Strengthening Emergency Care Programme
We want to ensure healthcare workers feel confident in managing emergencies in pregnant mothers, newborn babies and children. For effective healthcare improvement there has to be an efficient healthcare system with well trained staff at every level from hospital to village.
With our projects partner ALSG (Advanced Life Support Group), we have expertise in training doctors, nurses and other health workers in countries where there is extreme poverty.
Our Strengthening Emergency Care programme (SEC) is a sustainable whole system programme for the emergency care of pregnant women, newborn infants and children in countries where there is extreme poverty.
This means that we try to improve healthcare by looking at every stage of a pregnant woman, new born baby or child's care during a medical emergency.
The programme has been developed by MCAI and The Advanced Life Support Group (ALSG). ALSG is a medical education charity that has over 19 years’ experience in the development of training packages and education systems in the UK and in 25 countries around the world.

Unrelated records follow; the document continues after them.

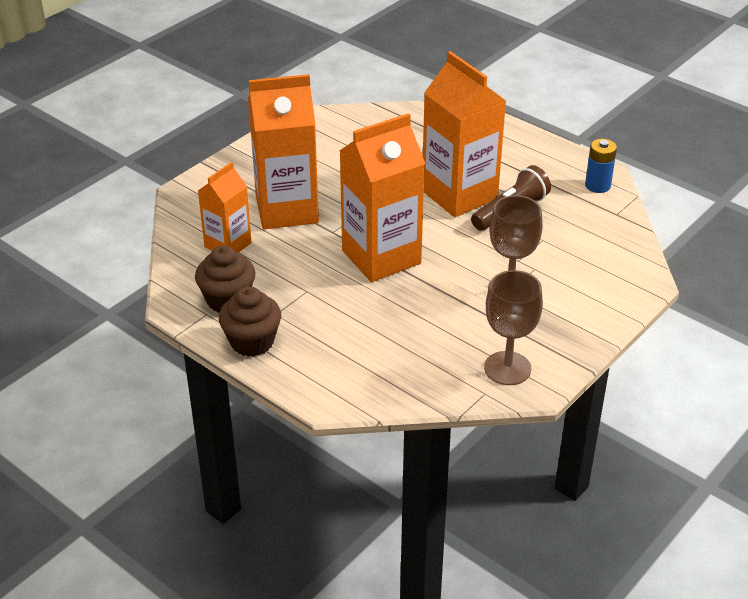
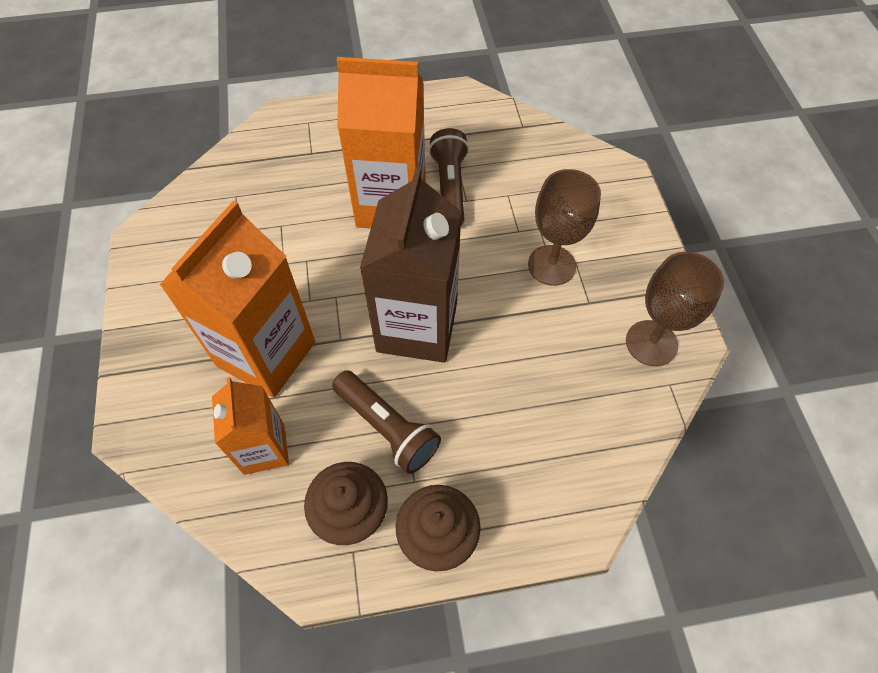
camera: 50 degrees left, 20 degrees up
(297, 283) = (387, 427): none -> brown flashlight
(381, 257) = (417, 327): orange carton -> brown carton
(597, 185) = (476, 110): blue battery -> none

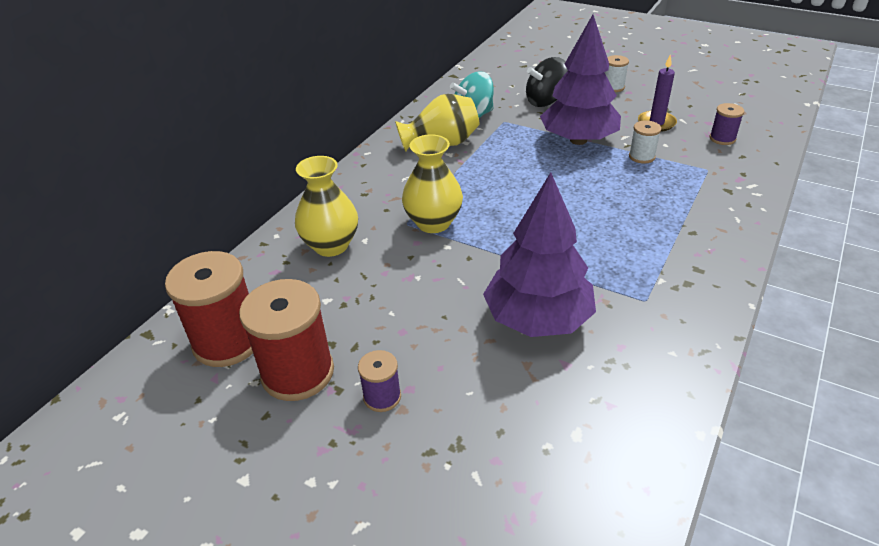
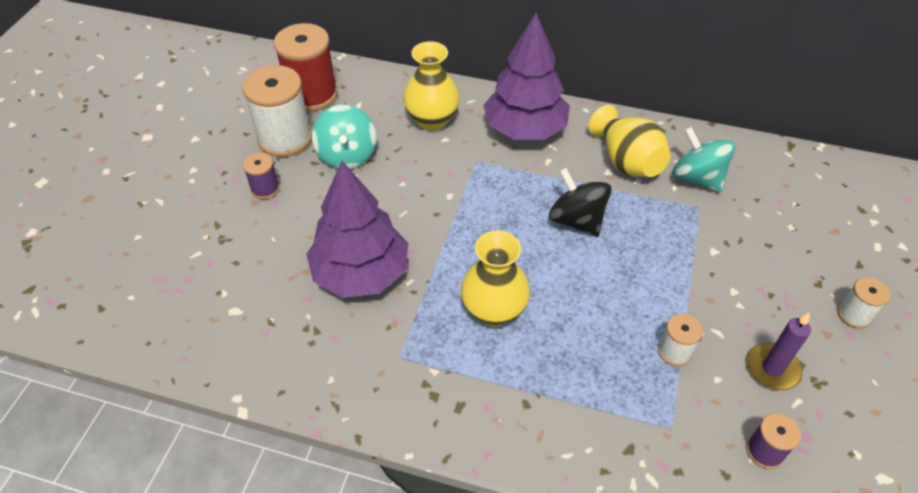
camera: 75 degrees right, 10 degrees up
(298, 372) = (285, 138): red spool -> white spool
(355, 316) = (347, 155): none -> turquoise spinning top
(433, 223) = (482, 180): yellow vase -> yellow vase (493, 311)
(545, 101) = (771, 242): black spinning top -> black spinning top (576, 220)
(578, 140) = (687, 283): purple tree -> purple tree (525, 129)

There are also two others partners, supported by a Memorandum of Understanding (MOU) the in-country Department of Health and the World Health Organisation.
Summary of SEC programme (PDF, 1.17MB)
Concept behind the programme
Whilst acknowledging the importance of maternal and child health care improvements through primary prevention, inevitably emergency situations will arise that may be poorly managed, especially in the early hours of their presentation, leading to avoidable maternal and child deaths.
SEC addresses these issues by:
- establishing a sustainable training programme for health care professionals and community workers in emergency care for mothers, neonates and children. This is a clinical training programme as a public health intervention strategy. The training course is called EMNCH – Emergency Maternal, Neonatal and Child Healthcare
- ensuring the availability of essential drugs, medical and surgical supplies and equipment, renovating existing hospital premises and
- making the “emergency chain of care” functional by developing communication and transportation for the critically ill or injured.
The training programme is sustainable as local health care workers have been trained as Instructors to extend the programme across the country.